Disclosure statement

No potential conflict of interest was reported by the author(s).

Additional information

Funding

The work was supported by the iMoVE CRC [1-034].

Notes

3. The role of the car in a rural setting is likely to be quite different since public transport is often inadequate and unable to serve the spatially diverse needs of residents. Ride share as a car share service is likely to be too expensive unless government subsidizes at the local bus fare, which is often not the case, and community transport services are typically very limited and only available to a specific segment of the population.

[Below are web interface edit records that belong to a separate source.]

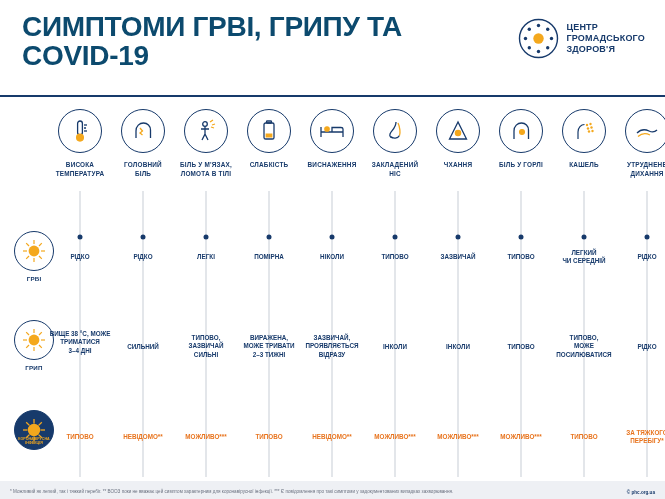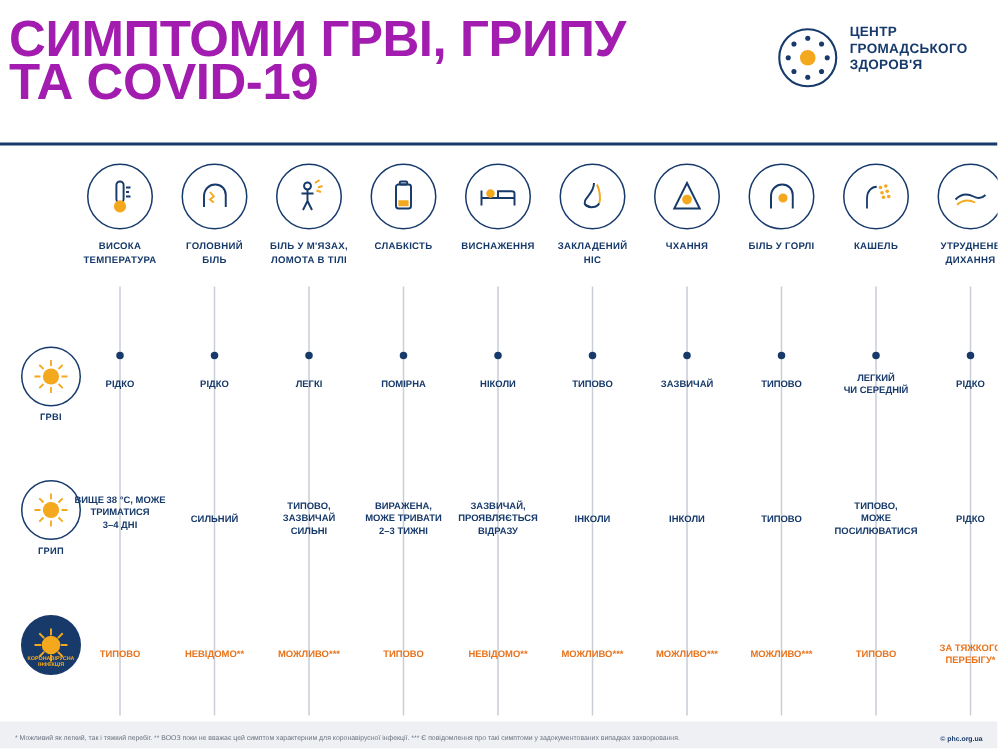--- a/index.html
+++ b/index.html
@@ -19,9 +19,9 @@
     background:#ffffff;
   }
   .title {
-    position:absolute; left:6px; top:12px; width:430px;
-    font-size:34px; line-height:29px; font-weight:bold;
-    color:#a21caf; letter-spacing:-0.3px;
+    position:absolute; left:22px; top:12px; width:430px;
+    font-size:28px; line-height:29px; font-weight:bold;
+    color:#0c4a6e; letter-spacing:-0.3px;
     text-transform:uppercase;
   }
   .logo-wrap {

5. Statistical Areas Level 2 (SA2s) are medium-sized general-purpose areas to represent a community that interacts together socially and economically. See https://www.abs.gov.au/statistics/standards/australian-statistical-geography-standard-asgs-edition-3/jul2021-jun2026/main-structure-and-greater-capital-city-statistical-areas/statistical-area-level-2

6. Anecdotally, a number of organizations in Sydney and Brisbane in particular accept WFH but encourage teams to meet in the office on the same days and it appears that Tuesday, Wednesday and Thursday (popularly called TWaT) are the most popular.

7. So called Central Business District (CBD) needs to be given new nomenclature as Downtown Activity Precinct (DAP) given an unlikely return to pre-COVID-19 office activity and growing interest in using space for residential accommodation and leisure centers.

8. The return to office when encouraged needs to contemplate many issues to make the office attractive. Having a window versus not, increases productivity by 13% (many homes have a window in a study/office). Offices without natural light penetration are a concern (except if open office design). Meeting rooms may have windows compared to where people sit most of the time.

9. The Australian Financial Review reports that business travel is back to 90% of pre-COVID levels (29/08/22). https://www.afr.com/life-and-luxury/travel/australian-business-travellers-take-to-the-skies-20220826-p5bd1h

11. One initiative with great appeal is the construction of a floor of an apartment block dedicated to shared working space that is available through booking to all tenants. This enables social interaction as well as relieving pressure on small apartments where the design of a separate office space may be unattainable.